Nothing should be left out: output all of the entries exactly.

START Excerpted data

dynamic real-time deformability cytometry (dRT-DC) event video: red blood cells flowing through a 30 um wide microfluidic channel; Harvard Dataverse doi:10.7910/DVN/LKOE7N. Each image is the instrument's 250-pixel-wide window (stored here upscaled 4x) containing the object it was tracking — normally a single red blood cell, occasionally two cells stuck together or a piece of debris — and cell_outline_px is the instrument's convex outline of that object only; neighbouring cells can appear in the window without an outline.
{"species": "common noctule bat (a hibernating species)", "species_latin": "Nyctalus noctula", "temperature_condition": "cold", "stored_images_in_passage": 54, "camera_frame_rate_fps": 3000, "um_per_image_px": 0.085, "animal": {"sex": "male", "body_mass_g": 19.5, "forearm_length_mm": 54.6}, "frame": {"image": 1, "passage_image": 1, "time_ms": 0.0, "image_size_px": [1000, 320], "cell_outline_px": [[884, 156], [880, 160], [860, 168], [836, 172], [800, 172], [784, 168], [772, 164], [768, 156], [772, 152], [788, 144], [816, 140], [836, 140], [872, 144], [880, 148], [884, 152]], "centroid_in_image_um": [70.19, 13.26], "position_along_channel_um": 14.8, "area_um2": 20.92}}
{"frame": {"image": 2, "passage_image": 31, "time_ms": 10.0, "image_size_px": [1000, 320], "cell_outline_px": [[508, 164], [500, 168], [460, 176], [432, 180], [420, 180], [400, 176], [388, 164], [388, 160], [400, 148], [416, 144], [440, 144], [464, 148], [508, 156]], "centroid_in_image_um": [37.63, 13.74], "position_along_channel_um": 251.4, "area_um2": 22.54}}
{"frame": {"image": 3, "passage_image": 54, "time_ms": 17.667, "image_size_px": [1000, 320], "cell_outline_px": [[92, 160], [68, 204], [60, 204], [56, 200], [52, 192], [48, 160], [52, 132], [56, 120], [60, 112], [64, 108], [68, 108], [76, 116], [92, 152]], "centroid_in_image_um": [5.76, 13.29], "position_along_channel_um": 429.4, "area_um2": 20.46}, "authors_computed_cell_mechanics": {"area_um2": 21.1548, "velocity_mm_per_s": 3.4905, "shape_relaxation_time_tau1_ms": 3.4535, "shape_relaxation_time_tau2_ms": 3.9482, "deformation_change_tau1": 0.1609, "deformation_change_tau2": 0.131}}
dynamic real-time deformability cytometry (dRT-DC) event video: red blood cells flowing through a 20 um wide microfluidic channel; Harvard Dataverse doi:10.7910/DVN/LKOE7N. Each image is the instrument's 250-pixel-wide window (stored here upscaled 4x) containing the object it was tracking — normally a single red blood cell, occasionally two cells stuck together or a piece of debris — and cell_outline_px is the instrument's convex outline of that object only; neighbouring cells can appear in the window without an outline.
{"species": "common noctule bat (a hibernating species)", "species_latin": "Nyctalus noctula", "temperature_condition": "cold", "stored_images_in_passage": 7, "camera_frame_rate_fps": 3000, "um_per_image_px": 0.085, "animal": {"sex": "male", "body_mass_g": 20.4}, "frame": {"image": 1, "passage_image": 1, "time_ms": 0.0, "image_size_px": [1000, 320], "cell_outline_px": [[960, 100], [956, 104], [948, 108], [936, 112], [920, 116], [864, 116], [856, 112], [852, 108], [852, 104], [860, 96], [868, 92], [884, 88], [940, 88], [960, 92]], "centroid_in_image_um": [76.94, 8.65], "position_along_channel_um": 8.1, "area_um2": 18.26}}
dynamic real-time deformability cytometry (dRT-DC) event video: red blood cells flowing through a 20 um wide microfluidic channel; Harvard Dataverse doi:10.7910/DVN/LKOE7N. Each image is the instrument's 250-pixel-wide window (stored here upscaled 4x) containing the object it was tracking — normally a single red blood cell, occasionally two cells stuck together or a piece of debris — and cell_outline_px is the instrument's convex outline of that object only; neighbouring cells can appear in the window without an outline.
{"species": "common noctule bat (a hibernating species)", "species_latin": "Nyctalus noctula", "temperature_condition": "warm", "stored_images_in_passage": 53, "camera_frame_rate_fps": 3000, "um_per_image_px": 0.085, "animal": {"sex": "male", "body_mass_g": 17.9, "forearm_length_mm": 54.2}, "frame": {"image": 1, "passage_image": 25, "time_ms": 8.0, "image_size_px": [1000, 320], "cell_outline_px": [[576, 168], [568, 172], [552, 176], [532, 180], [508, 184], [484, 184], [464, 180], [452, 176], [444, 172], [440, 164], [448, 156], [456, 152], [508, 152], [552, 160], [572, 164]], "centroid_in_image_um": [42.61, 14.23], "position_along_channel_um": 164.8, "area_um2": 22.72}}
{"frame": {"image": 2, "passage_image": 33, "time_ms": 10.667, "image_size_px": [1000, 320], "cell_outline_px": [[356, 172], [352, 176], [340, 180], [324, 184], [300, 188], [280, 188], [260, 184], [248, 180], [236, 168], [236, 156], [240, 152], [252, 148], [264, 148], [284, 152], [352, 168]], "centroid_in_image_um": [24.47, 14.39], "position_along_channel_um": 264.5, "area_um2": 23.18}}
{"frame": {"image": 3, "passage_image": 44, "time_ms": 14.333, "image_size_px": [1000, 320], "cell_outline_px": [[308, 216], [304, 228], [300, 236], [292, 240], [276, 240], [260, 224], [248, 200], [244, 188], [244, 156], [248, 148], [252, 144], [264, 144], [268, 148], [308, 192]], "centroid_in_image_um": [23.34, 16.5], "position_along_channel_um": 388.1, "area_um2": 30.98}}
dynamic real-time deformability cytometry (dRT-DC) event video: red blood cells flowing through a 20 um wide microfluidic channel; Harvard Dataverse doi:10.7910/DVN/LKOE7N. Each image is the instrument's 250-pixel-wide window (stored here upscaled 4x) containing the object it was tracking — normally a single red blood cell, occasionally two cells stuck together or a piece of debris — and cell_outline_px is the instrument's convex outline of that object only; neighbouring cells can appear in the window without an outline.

END Excerpted data

:: Result of the exercise ::
dynamic real-time deformability cytometry (dRT-DC) event video: red blood cells flowing through a 30 um wide microfluidic channel; Harvard Dataverse doi:10.7910/DVN/LKOE7N. Each image is the instrument's 250-pixel-wide window (stored here upscaled 4x) containing the object it was tracking — normally a single red blood cell, occasionally two cells stuck together or a piece of debris — and cell_outline_px is the instrument's convex outline of that object only; neighbouring cells can appear in the window without an outline.
{"species": "common noctule bat (a hibernating species)", "species_latin": "Nyctalus noctula", "temperature_condition": "cold", "stored_images_in_passage": 54, "camera_frame_rate_fps": 3000, "um_per_image_px": 0.085, "animal": {"sex": "male", "body_mass_g": 19.5, "forearm_length_mm": 54.6}, "frame": {"image": 1, "passage_image": 1, "time_ms": 0.0, "image_size_px": [1000, 320], "cell_outline_px": [[884, 156], [880, 160], [860, 168], [836, 172], [800, 172], [784, 168], [772, 164], [768, 156], [772, 152], [788, 144], [816, 140], [836, 140], [872, 144], [880, 148], [884, 152]], "centroid_in_image_um": [70.19, 13.26], "position_along_channel_um": 14.8, "area_um2": 20.92}}
{"frame": {"image": 2, "passage_image": 31, "time_ms": 10.0, "image_size_px": [1000, 320], "cell_outline_px": [[508, 164], [500, 168], [460, 176], [432, 180], [420, 180], [400, 176], [388, 164], [388, 160], [400, 148], [416, 144], [440, 144], [464, 148], [508, 156]], "centroid_in_image_um": [37.63, 13.74], "position_along_channel_um": 251.4, "area_um2": 22.54}}
{"frame": {"image": 3, "passage_image": 54, "time_ms": 17.667, "image_size_px": [1000, 320], "cell_outline_px": [[92, 160], [68, 204], [60, 204], [56, 200], [52, 192], [48, 160], [52, 132], [56, 120], [60, 112], [64, 108], [68, 108], [76, 116], [92, 152]], "centroid_in_image_um": [5.76, 13.29], "position_along_channel_um": 429.4, "area_um2": 20.46}, "authors_computed_cell_mechanics": {"area_um2": 21.1548, "velocity_mm_per_s": 3.4905, "shape_relaxation_time_tau1_ms": 3.4535, "shape_relaxation_time_tau2_ms": 3.9482, "deformation_change_tau1": 0.1609, "deformation_change_tau2": 0.131}}
dynamic real-time deformability cytometry (dRT-DC) event video: red blood cells flowing through a 20 um wide microfluidic channel; Harvard Dataverse doi:10.7910/DVN/LKOE7N. Each image is the instrument's 250-pixel-wide window (stored here upscaled 4x) containing the object it was tracking — normally a single red blood cell, occasionally two cells stuck together or a piece of debris — and cell_outline_px is the instrument's convex outline of that object only; neighbouring cells can appear in the window without an outline.
{"species": "common noctule bat (a hibernating species)", "species_latin": "Nyctalus noctula", "temperature_condition": "cold", "stored_images_in_passage": 7, "camera_frame_rate_fps": 3000, "um_per_image_px": 0.085, "animal": {"sex": "male", "body_mass_g": 20.4}, "frame": {"image": 1, "passage_image": 1, "time_ms": 0.0, "image_size_px": [1000, 320], "cell_outline_px": [[960, 100], [956, 104], [948, 108], [936, 112], [920, 116], [864, 116], [856, 112], [852, 108], [852, 104], [860, 96], [868, 92], [884, 88], [940, 88], [960, 92]], "centroid_in_image_um": [76.94, 8.65], "position_along_channel_um": 8.1, "area_um2": 18.26}}
dynamic real-time deformability cytometry (dRT-DC) event video: red blood cells flowing through a 20 um wide microfluidic channel; Harvard Dataverse doi:10.7910/DVN/LKOE7N. Each image is the instrument's 250-pixel-wide window (stored here upscaled 4x) containing the object it was tracking — normally a single red blood cell, occasionally two cells stuck together or a piece of debris — and cell_outline_px is the instrument's convex outline of that object only; neighbouring cells can appear in the window without an outline.
{"species": "common noctule bat (a hibernating species)", "species_latin": "Nyctalus noctula", "temperature_condition": "warm", "stored_images_in_passage": 53, "camera_frame_rate_fps": 3000, "um_per_image_px": 0.085, "animal": {"sex": "male", "body_mass_g": 17.9, "forearm_length_mm": 54.2}, "frame": {"image": 1, "passage_image": 25, "time_ms": 8.0, "image_size_px": [1000, 320], "cell_outline_px": [[576, 168], [568, 172], [552, 176], [532, 180], [508, 184], [484, 184], [464, 180], [452, 176], [444, 172], [440, 164], [448, 156], [456, 152], [508, 152], [552, 160], [572, 164]], "centroid_in_image_um": [42.61, 14.23], "position_along_channel_um": 164.8, "area_um2": 22.72}}
{"frame": {"image": 2, "passage_image": 33, "time_ms": 10.667, "image_size_px": [1000, 320], "cell_outline_px": [[356, 172], [352, 176], [340, 180], [324, 184], [300, 188], [280, 188], [260, 184], [248, 180], [236, 168], [236, 156], [240, 152], [252, 148], [264, 148], [284, 152], [352, 168]], "centroid_in_image_um": [24.47, 14.39], "position_along_channel_um": 264.5, "area_um2": 23.18}}
{"frame": {"image": 3, "passage_image": 44, "time_ms": 14.333, "image_size_px": [1000, 320], "cell_outline_px": [[308, 216], [304, 228], [300, 236], [292, 240], [276, 240], [260, 224], [248, 200], [244, 188], [244, 156], [248, 148], [252, 144], [264, 144], [268, 148], [308, 192]], "centroid_in_image_um": [23.34, 16.5], "position_along_channel_um": 388.1, "area_um2": 30.98}}
dynamic real-time deformability cytometry (dRT-DC) event video: red blood cells flowing through a 20 um wide microfluidic channel; Harvard Dataverse doi:10.7910/DVN/LKOE7N. Each image is the instrument's 250-pixel-wide window (stored here upscaled 4x) containing the object it was tracking — normally a single red blood cell, occasionally two cells stuck together or a piece of debris — and cell_outline_px is the instrument's convex outline of that object only; neighbouring cells can appear in the window without an outline.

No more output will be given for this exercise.